Text block |

☆ ☆ ☆ ☆ ☆ ☆ ☆

In the Netherlands, Q3 2019 production averaged 7,429 boe/d, a decrease of 17% from the prior quarter. The decrease was primarily due to a planned turnaround and unexpected downtime to repair a gas compressor, which extended the length of the turnaround. The combined impact was a reduction in Netherlands production of approximately 1,200 boe/d in Q3 2019. Our facilities have returned to service and production has been restored. We are currently in the process of drilling the Weststellingwerf well (0.5 net), representing our first drilling activity in the Netherlands since 2017, and we expect drilling to be completed before the end of the year.

☆ ☆ ☆ ☆ ☆ ☆ ☆

Short problem 1 |
Answer these questions about the Netherlands production update above, one line each, marked the same way:
(a) What was average production in Q3 2019?
(b) What made the turnaround last longer than planned?
(c) Before the Weststellingwerf well, when was the last drilling activity in the Netherlands?
Short problem 2 | Turn the paragraph of the Netherlands production update that begins "In the Netherlands, Q3 2019 production" into a short list that keeps its main facts.
Short problem 3 | Pick up the Netherlands production update above where it stops, and carry it on in the same style.

Information provided |
☆ ☆ ☆ ☆ ☆ ☆ ☆

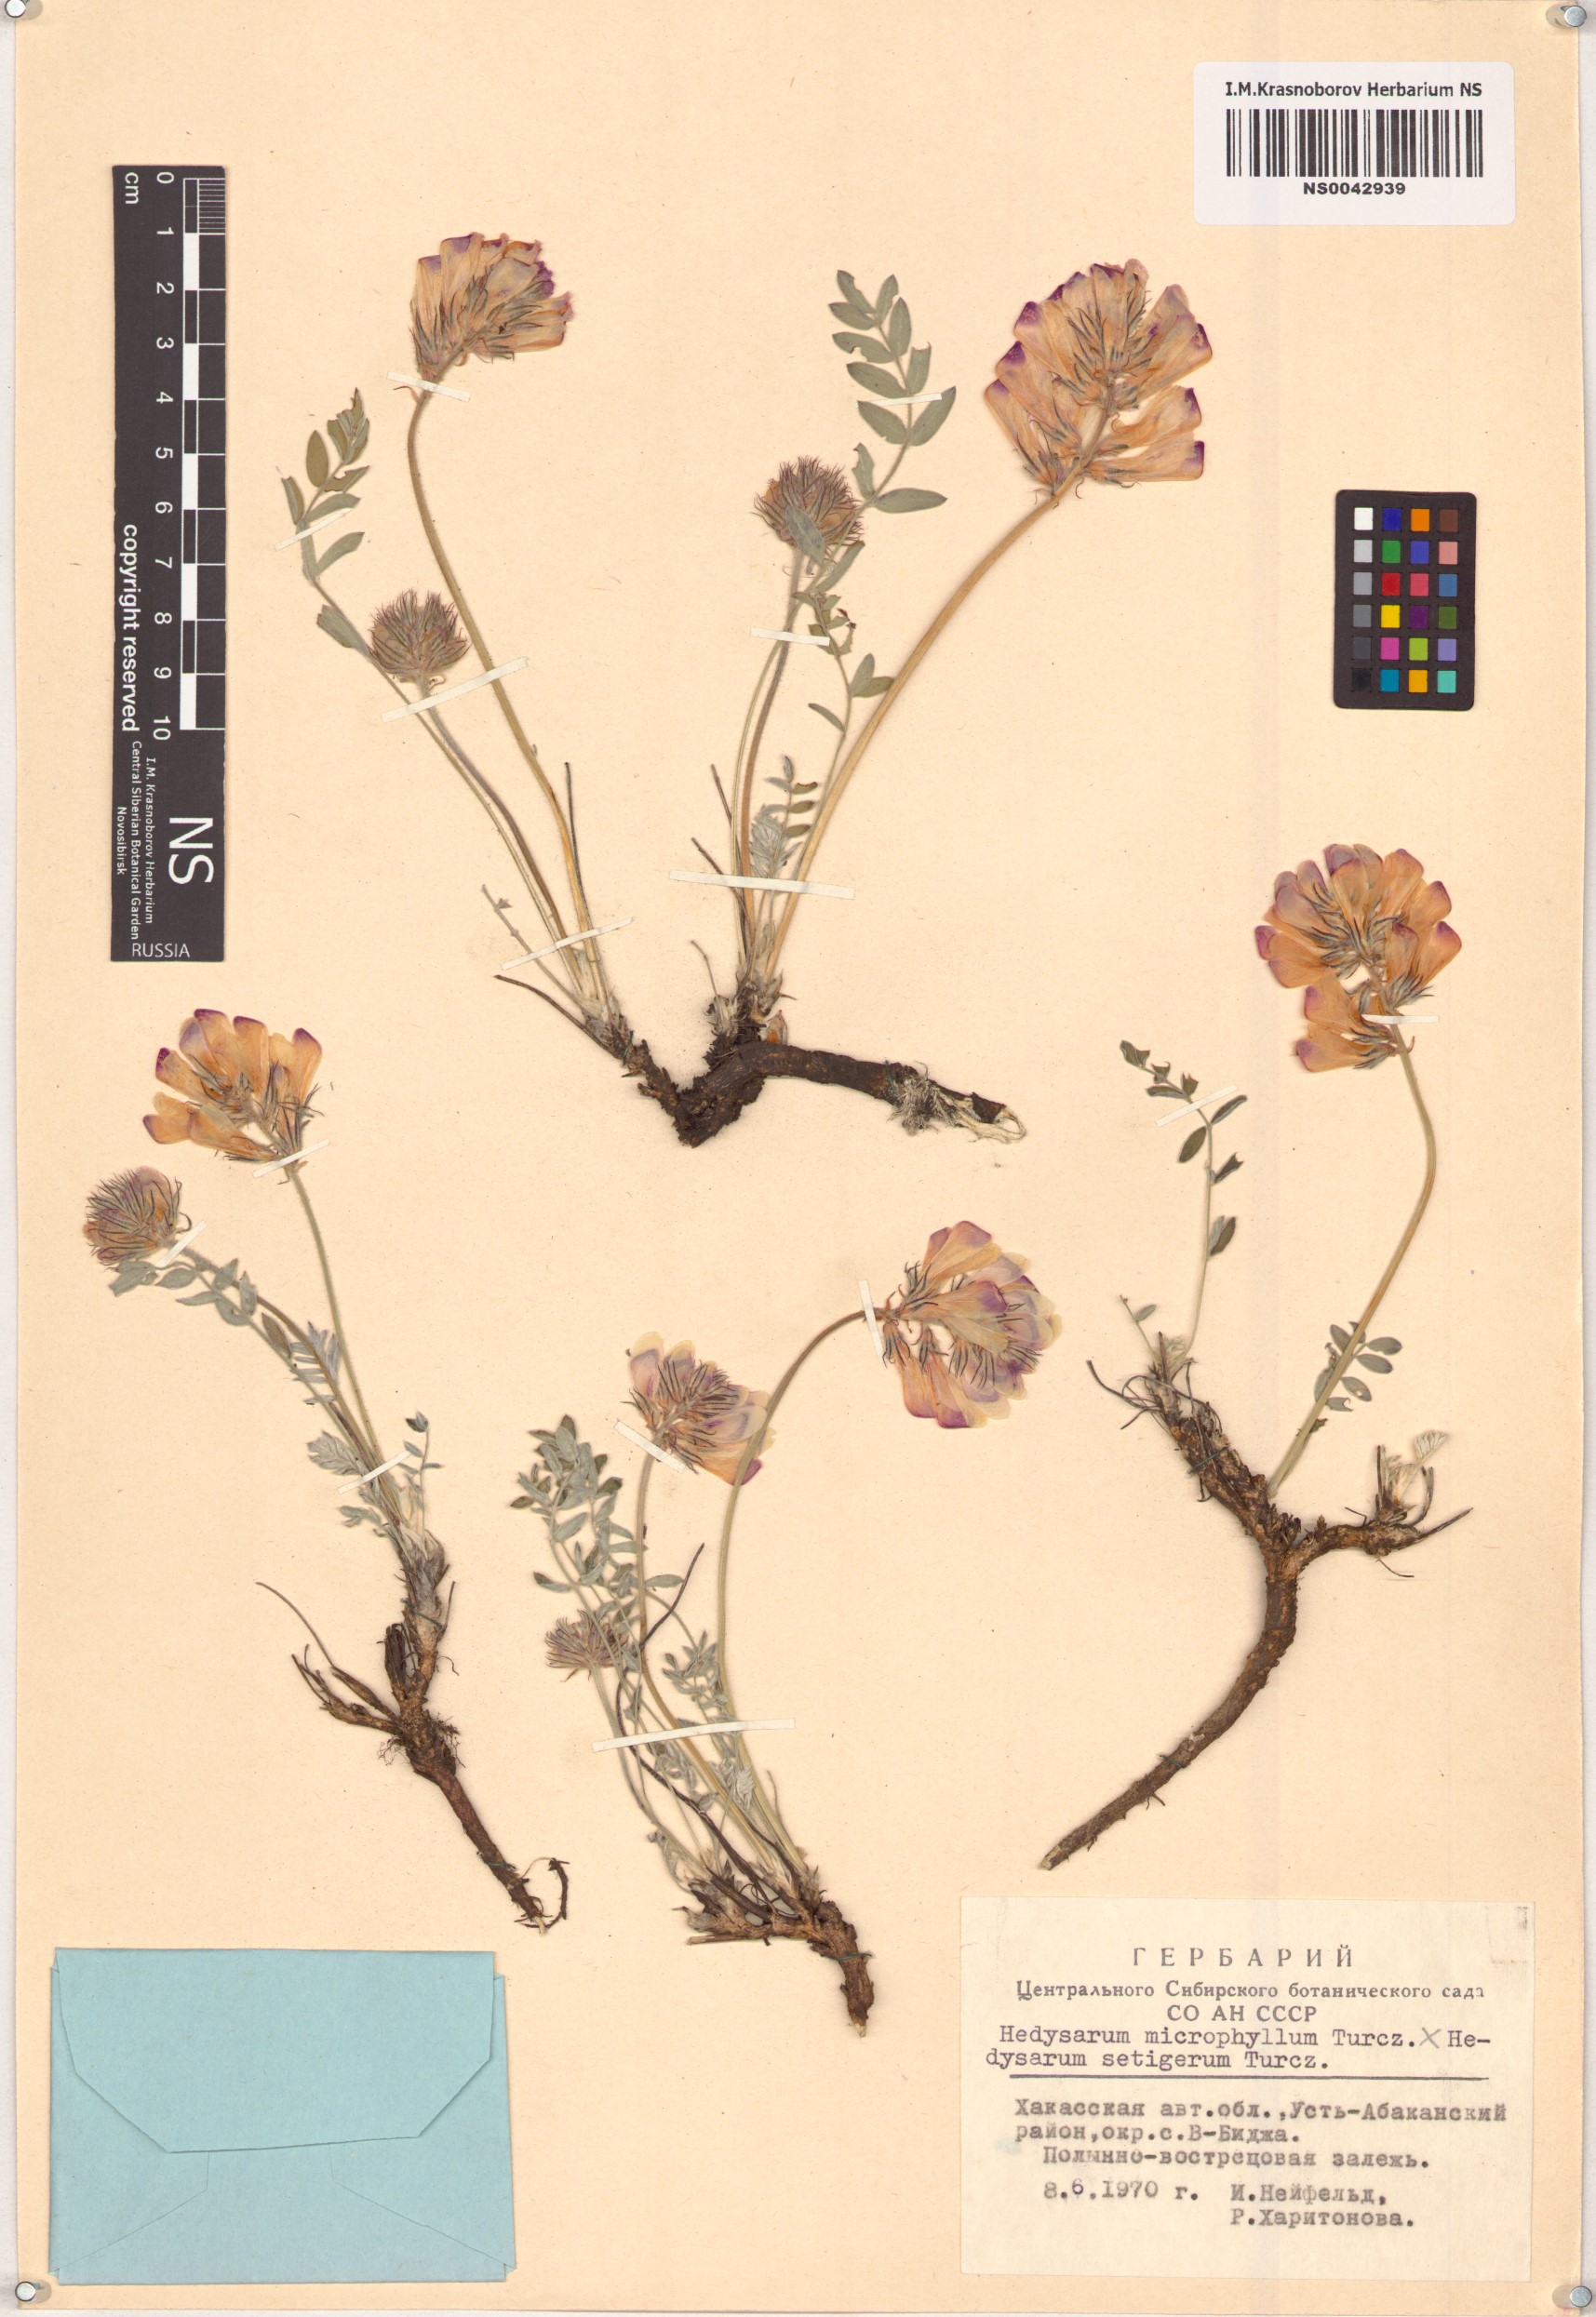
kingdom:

☆ ☆ ☆ ☆ ☆ ☆ ☆

Written reply 1 |
(a) 7,429 boe/d
(b) Unexpected downtime to repair a gas compressor
(c) 2017

Written reply 2 |
- Q3 2019 production averaged 7,429 boe/d, down 17% from the prior quarter.
- The main causes were a planned turnaround and unexpected downtime to repair a gas compressor, which lengthened the turnaround.
- Together, these cut production by about 1,200 boe/d in Q3 2019.
- The facilities are back in service, and production has been restored.
- The Weststellingwerf well (0.5 net) is being drilled. It is the first drilling in the Netherlands since 2017 and is expected to finish before the end of the year.

Written reply 3 |
In Ireland, production averaged 43 mmcf/d (7,202 boe/d) in Q3 2019, a decrease of 12% from the prior quarter. The decrease was primarily due to planned and unplanned downtime at the Corrib natural gas processing facility and natural decline. Our planned turnaround was successfully completed as scheduled in mid-September. Later in the month, we identified the need for repairs in one of the plant auxiliary systems which necessitated shutting the plant down for approximately 10 days spanning the end of Q3 and early Q4 2019. The combined impact of the planned and unplanned downtime was approximately 800 boe/d in Q3.
In Germany, production in Q3 2019 averaged 3,269 boe/d, a decrease of 6% from the prior quarter. The decrease was primarily due to unplanned downtime on several operated and non-operated assets, partially offset by contributions from successful workovers performed earlier this year. Following the successful drilling of the Burgmoor Z5 (46% working interest) well, completed early in the third quarter of 2019, we continue to evaluate tie-in alternatives and expect to bring the well on production in late 2020.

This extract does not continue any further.